David hatte gerade begonnen, mit seinem Pal Johnny Hickman das Konzept Cracker zu entwickeln: musikalisch weniger exzentrisch, songorientierter, kommerzieller als Camper. Gleichzeitig begann er aber, die anarchisch wildernde Arbeitsweise seiner Ex-Band zu vermissen und projezierte alle derartigen Visionen in die „weirde“ F.S.K.-Band from Germany. Als wir im Herbst 1990 in Richmond/Virginia landeten, wo David mittlerweile lebte, stand er mit dem alten Dodge, den er für uns gekauft hatte, am Flughafen, hatte eine Wohnung für uns requiriert und ein altes Studio, in dem der geniale Ingenieur John Morand arbeitete. In wenigen Wochen entstand, von David katalysiert, unser Album „Son Of Kraut“. Nach einem Gig in einem lokalen Club erklärte sich David zum konföderierten Bandmitglied – und wird seitdem nicht müde, Interviewer weltweit aufhis other band hinzuweisen. So tourte er 1991 auch extensiv mit uns durch Europa. Als wir 1992 zusammen in Austin bei dem „South By Southwest“-Festival auftraten (Freundschaften-stiftendes Programm an jenem Abend im „Emo Club“: Bad Livers, Southern Culture On The Skids, F.S.K. mit David, Cracker, Setters), war gerade Crackers Debüt-Album erschienen; kurz darauf sollte David mit seiner neuen Band für ein ganzes Jahr auf Tournee gehen.
1993 zogen wir erneut nach Richmond, wo David und John inzwischen in einem funky Studio im Jackson Ward, der afroamerikanischen Inner City, arbeiteten. Und wieder stand David ungeduldig am Flughafen, mit ergaunertem Mietwagen, Appartement und Kindergartenplätzen für unsere Töchter. (David ist ein Organisationsgenie: In den 80ern managte er vorübergehend eine kalifornische Hühnerfarm.) Wieder produzierte er uns ehrenamtlich (das F.S.K.-Album „The Sound Of Music“), steuerte – wie jedesmal – eigenes Handwerk sowie Songs bei, die für Cracker zu verspielt gewesen wären, und versuchte sich erfolgreich in German rocals. Vor David hatten wir zehn Jahre lang hyperdemokratisch miteinander musiziert und alles gleich laut abgemischt. David ließ uns von A bis Z durchspielen, schaltete uns aber beim Abmischen höchst kreativ dauernd aus und ein.
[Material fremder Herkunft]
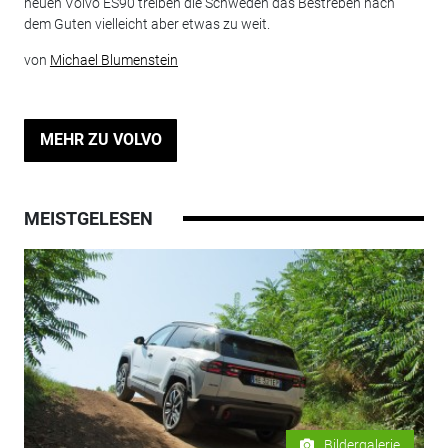
neuen Volvo ES90 treiben die Schweden das Bestreben nach
dem Guten vielleicht aber etwas zu weit.
von
Michael Blumenstein
MEHR ZU VOLVO
MEISTGELESEN
Bildergalerie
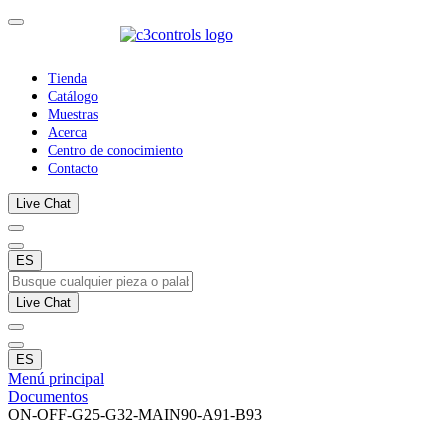
Tienda
Catálogo
Muestras
Acerca
Centro de conocimiento
Contacto
Live Chat
ES
Live Chat
ES
Menú principal
Documentos
ON-OFF-G25-G32-MAIN90-A91-B93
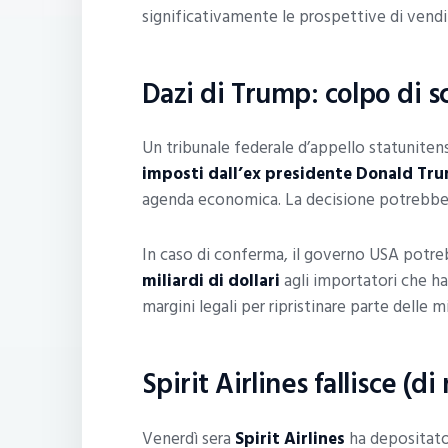
significativamente le prospettive di vendi
Dazi di Trump: colpo di s
Un tribunale federale d’appello statuniten
imposti dall’ex presidente Donald Tru
agenda economica. La decisione potrebbe a
In caso di conferma, il governo USA potr
miliardi di dollari
agli importatori che h
margini legali per ripristinare parte delle m
Spirit Airlines fallisce (d
Venerdì sera
Spirit Airlines
ha depositat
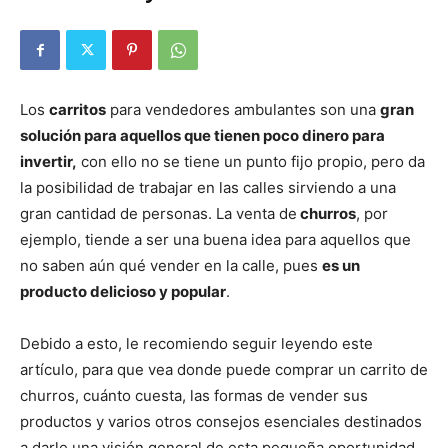
Los
carritos
para vendedores ambulantes son una
gran
solución para aquellos que tienen poco dinero para
invertir,
con ello no se tiene un punto fijo propio, pero da
la posibilidad de trabajar en las calles sirviendo a una
gran cantidad de personas. La venta de
churros
, por
ejemplo, tiende a ser una buena idea para aquellos que
no saben aún qué vender en la calle, pues
es un
producto delicioso y popular
.
Debido a esto, le recomiendo seguir leyendo este
artículo, para que vea donde puede comprar un carrito de
churros, cuánto cuesta, las formas de vender sus
productos y varios otros consejos esenciales destinados
a darle una visión general de esta pequeña oportunidad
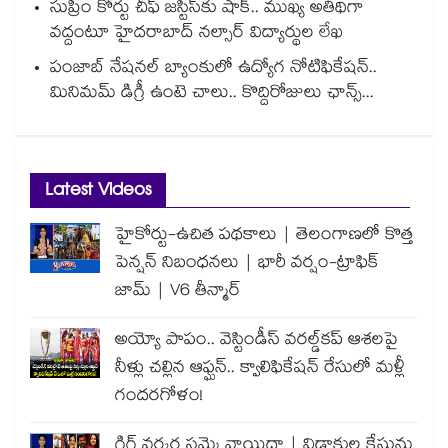
సుప్రీం కోర్టు చీఫ్ జస్టిస్⁭కు షాక్.. ముఖ్య అతిథిగా
వద్దంటూ హైదరాబాద్ నల్సార్ విద్యార్థుల లేఖ
పంజాబ్ నేషనల్ బ్యాంకులో ఉద్యోగ నోటిఫికేషన్..
మినిమమ్ డిగ్రీ ఉంటె చాలు.. కొద్దిరోజులు ఛాన్స్...
Latest Videos
హైకోర్టు-ఉచిత పథకాలు | తెలంగాణలో కొత్త
పెన్షన్ నిబంధనలు | భారీ వర్షం-ట్రాఫిక్
జామ్ | V6 తీన్మార్
అయ్యో పాపం.. వెస్టిండీస్ వరల్డ్‌కప్ ఆశలపై
నీళ్లు చల్లిన ఆఫ్ఘన్.. క్వాలిఫికేషన్ రేసులో మళ్లీ
గందరగోళం!
గిగ్ వర్కర్ల సమ్మె వాయిదా | విడాకుల కేసును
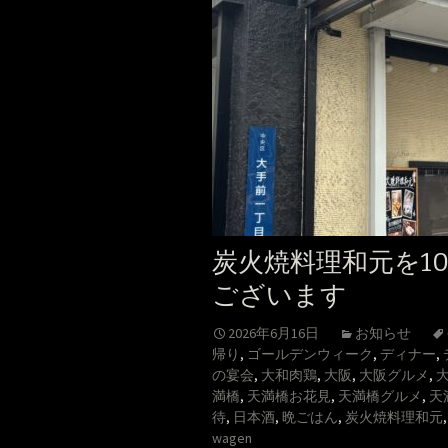
炭火焼料理和元を1
ございます
2026年6月16日
お知らせ
帰り
,
ゴールデンウィーク
,
ディナー
,
の宴会
,
大和肉鶏
,
大阪
,
大阪グルメ
,
満橋
,
天満橋お花見
,
天満橋グルメ
,
天
待
,
日本酒
,
晩ごはん
,
炭火焼料理和元
wagen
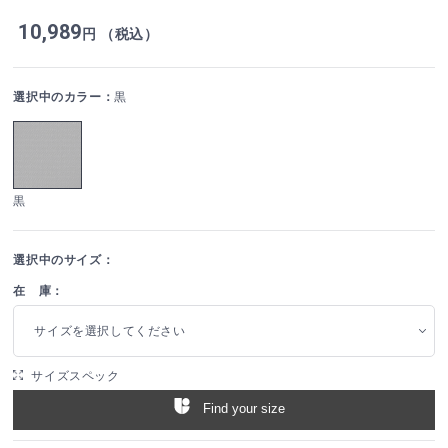
10,989
円 （税込）
選択中のカラー：
黒
黒
選択中のサイズ：
在 庫：
サイズを選択してください
サイズスペック
Find your size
Andere hätten wir (die wir uns, abgesehen von einem Album und all den Peel-Sessions, immer selbst produziert hatten) deswegen verprügelt; David liebten wir dafür, daß er die tiefere Absicht, sprich: die höhere Dramaturgie unserer Musik erkannte. (Inzwischen schreiben wir unsere Songs gleich so, wie David sie mixt.) Kaum waren wir zurück in München, chartete das zweite Cracker-Album „Kerosene Hat“. David, der plötzlich zehnmal so viele Platten wie früher mit Camper verkaufte, erwarb das Studio im Jackson Ward und taufte es nach unserem zweiten Richmond-Album. 1995 nahmen wir dort unser aktuelles „Itnternational“-Album auf, wieder in alter Konstellation (Lowery/Morand), dann gingen wir in einem riesigen Bus von Bill Graham auf Tournee, eroberten das junge Amerika und unterschrieben in Chicago einen Plattenvertrag. (Während wir hierzulande gerade mal mit zwei schlappen PKWs touren.) Online wurden die F.S.K.-Shows täglich auf der Camper-Seite verhandelt, seltener unter Cracker. (Klar, daß F.S.K. in den USA „Incredibly Strange Music“ sind. Und David war glücklich, daß er endlich mal wieder in kleineren, angesagten Venues spielen konnte.) Nun höre ich Crackers neues Album „The Golden Age“, von Dennis Herring und David Lowery produziert, und erkenne entzückt: White Trash-Tendenzen wurden über weite Strecken von Glamour, Camp und Euro-Trash abgelöst! Nächstes Werk in Münchens Musicland Studios aufnehmen!